Per recuperare tempestivamente le minusvalenze scaricando lo zainetto fiscale, bisogna sempre affidarsi ad istituti di credito molto efficienti che consentono di eseguire rapidamente queste operazioni. Banche come Allianz, Banca Fideuram, Banca Generali, BNL, Che Banca, Credem, Credit Agricole, Intesa San Paolo o Mps consentono di poter operare in tal senso e rappresentano quanto di meglio possa esistere sul mercato per aprire un dossier titoli. 

Bisognerebbe invece prendere le distanze da quelle banche che operano in maniera differente, riducendo il valore di carico del Certificates di un importo analogo alla cedola incassata.

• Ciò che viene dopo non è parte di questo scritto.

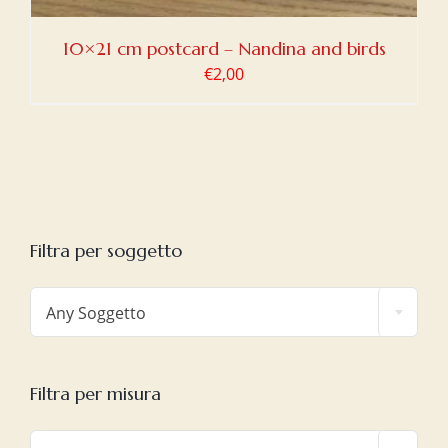
10×21 cm postcard – Nandina and birds
€
2,00
Filtra per soggetto

Any Soggetto
Filtra per misura

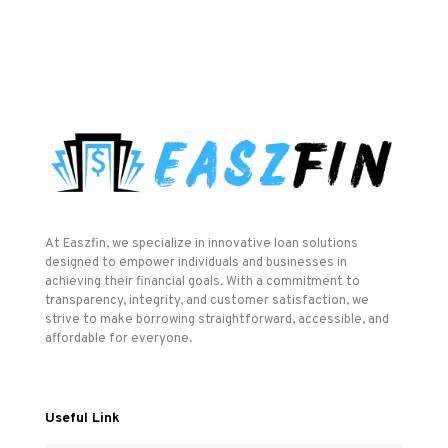
At Easzfin, we specialize in innovative loan solutions
designed to empower individuals and businesses in
achieving their financial goals. With a commitment to
transparency, integrity, and customer satisfaction, we
strive to make borrowing straightforward, accessible, and
affordable for everyone.
Useful Link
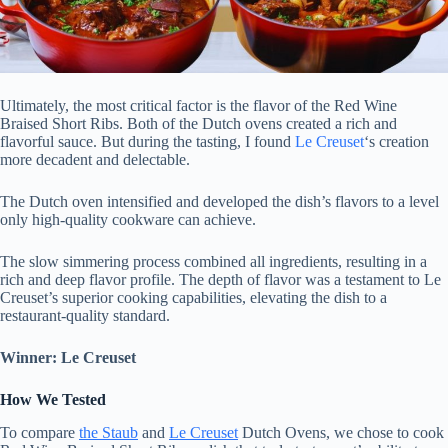
Ultimately, the most critical factor is the flavor of the Red Wine
Braised Short Ribs. Both of the Dutch ovens created a rich and
flavorful sauce. But during the tasting, I found
Le Creuset
‘s creation
more decadent and delectable.
The Dutch oven intensified and developed the dish’s flavors to a level
only high-quality cookware can achieve.
The slow simmering process combined all ingredients, resulting in a
rich and deep flavor profile. The depth of flavor was a testament to Le
Creuset’s superior cooking capabilities, elevating the dish to a
restaurant-quality standard.
Winner: Le Creuset
How We Tested
To compare
the Staub
and
Le Creuset
Dutch Ovens, we chose to cook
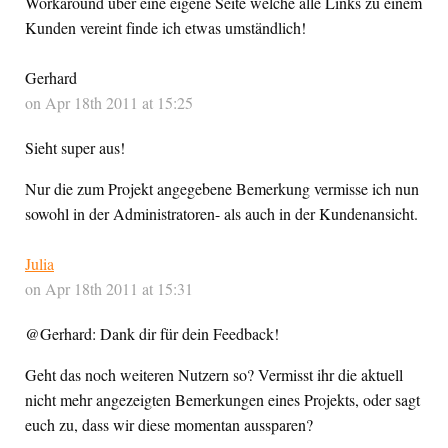
Workaround über eine eigene Seite welche alle Links zu einem
Kunden vereint finde ich etwas umständlich!
Gerhard
on Apr 18th 2011 at 15:25
Sieht super aus!
Nur die zum Projekt angegebene Bemerkung vermisse ich nun
sowohl in der Administratoren- als auch in der Kundenansicht.
Julia
on Apr 18th 2011 at 15:31
@Gerhard: Dank dir für dein Feedback!
Geht das noch weiteren Nutzern so? Vermisst ihr die aktuell
nicht mehr angezeigten Bemerkungen eines Projekts, oder sagt
euch zu, dass wir diese momentan aussparen?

In questo modo si potrà recuperare la minusvalenza solo all’atto della vendita o alla scadenza del titolo. 

Sempre rimanendo in tema “Certificates” un altro consiglio prezioso che va dato all’investitore è quello di non acquistare mai questi strumenti finanziari in fase di sottoscrizione per via delle elevate commissioni che vengono applicate dalle banche (mediamente dal 3 al 5%, ma in alcuni casi possono anche arrivare al 10%).

Dove inserire le minusvalenze nel 730?

Nel caso in cui l’investitore opti per il regime dichiarativo, eventuali minusvalenze devono essere riportate nella colonna 5 del rigo RT94. Ricordiamo che le minusvalenze possono essere compensate, entro i successivi quattro anni, con plusvalenze maturate dalla compravendita di determinati strumenti finanziari che generano redditi diversi, quali possono essere azioni, certificates, futures, opzioni ed Etc.